Falling for Science: Objects in Mind
Source: https://mitpress.mit.edu/9780262512565/falling-for-science/ ↗
Turkle collected essays from MIT students and scientists describing the childhood object — a radio, a microscope, a piece of code, a broken clock — that drew them into scientific thinking.
The result is an emotional ethnography of technical minds, revealing how abstract reasoning often begins with concrete, tactile fascination.
The essays range from undergraduates to senior faculty, and the recurring pattern is striking: a physical object that resisted easy understanding became an invitation to take things apart, to ask how they worked, to tolerate not knowing.
Turkle frames these personal accounts within her broader research on the relationship between people and technology, arguing that the objects we think with shape the thinkers we become.
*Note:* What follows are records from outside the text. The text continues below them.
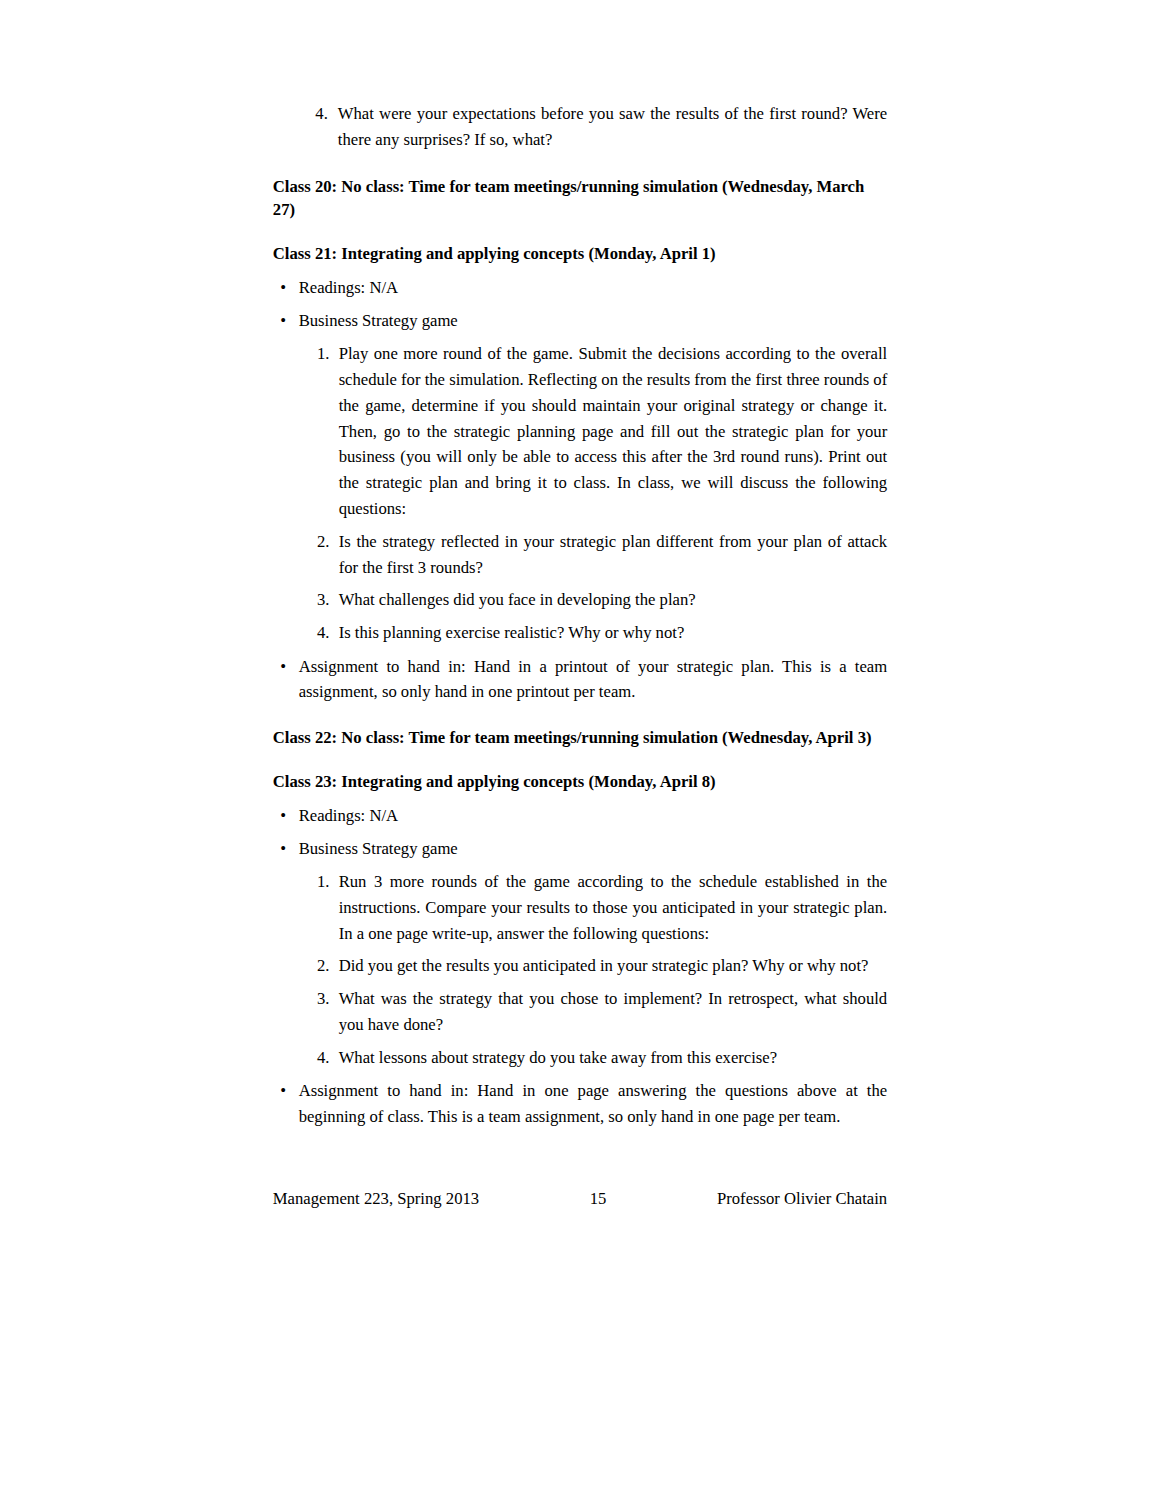What were your expectations before you saw the results of the first round? Were there any surprises? If so, what?
Class 20: No class: Time for team meetings/running simulation (Wednesday, March 27)
Class 21: Integrating and applying concepts (Monday, April 1)
Readings: N/A
Business Strategy game
Play one more round of the game. Submit the decisions according to the overall schedule for the simulation. Reflecting on the results from the first three rounds of the game, determine if you should maintain your original strategy or change it. Then, go to the strategic planning page and fill out the strategic plan for your business (you will only be able to access this after the 3rd round runs). Print out the strategic plan and bring it to class. In class, we will discuss the following questions:
Is the strategy reflected in your strategic plan different from your plan of attack for the first 3 rounds?
What challenges did you face in developing the plan?
Is this planning exercise realistic? Why or why not?
Assignment to hand in: Hand in a printout of your strategic plan. This is a team assignment, so only hand in one printout per team.
Class 22: No class: Time for team meetings/running simulation (Wednesday, April 3)
Class 23: Integrating and applying concepts (Monday, April 8)
Readings: N/A
Business Strategy game
Run 3 more rounds of the game according to the schedule established in the instructions. Compare your results to those you anticipated in your strategic plan. In a one page write-up, answer the following questions:
Did you get the results you anticipated in your strategic plan? Why or why not?
What was the strategy that you chose to implement? In retrospect, what should you have done?
What lessons about strategy do you take away from this exercise?
Assignment to hand in: Hand in one page answering the questions above at the beginning of class. This is a team assignment, so only hand in one page per team.
Management 223, Spring 2013
15
Professor Olivier Chatain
The book is a quiet corrective to the myth that scientific vocation begins with equations rather than with hands and curiosity.
Central argument
Turkle argues that scientific and technical vocations are not born from abstract reasoning or formal instruction, but from embodied, often frustrated encounters with physical objects in childhood. Drawing on personal essays by MIT students and scientists, she demonstrates a consistent pattern: an object that resisted understanding — a broken clock, a microscope, a piece of code — became the catalyst for tolerating uncertainty and developing the disposition to take things apart. The central thesis is epistemic: the objects we think with are not merely tools but formative agents that shape the kind of thinkers we become.
Critique
The book's evidential base is structurally self-selecting: contributors are MIT-affiliated individuals who already became scientists, which means the sample cannot distinguish between objects that formed technical minds and objects that technically-minded people retrospectively narrativize as formative. There is no account of the child who dismantled the radio and walked away indifferent, which leaves the causal claim — that the object shapes the thinker — underexamined. The memoir format, while emotionally rich, tends to privilege coherent origin stories over the messier, more contingent reality of how vocational identity actually develops.
Why it matters for product
For a CPO, the book reframes a concrete organizational problem: discovery processes that begin with data and abstractions may systematically exclude the tactile, exploratory instincts that drive the best product thinkers. If technical curiosity originates in hands-on resistance rather than structured reasoning, then hiring and onboarding practices that reward pattern articulation over tinkering may be filtering out exactly the disposition needed for genuine product insight. More directly, it suggests that prototyping and making things tangible early in a product cycle is not just a validation technique — it is a cognitive environment that changes the quality of the questions a team is capable of asking.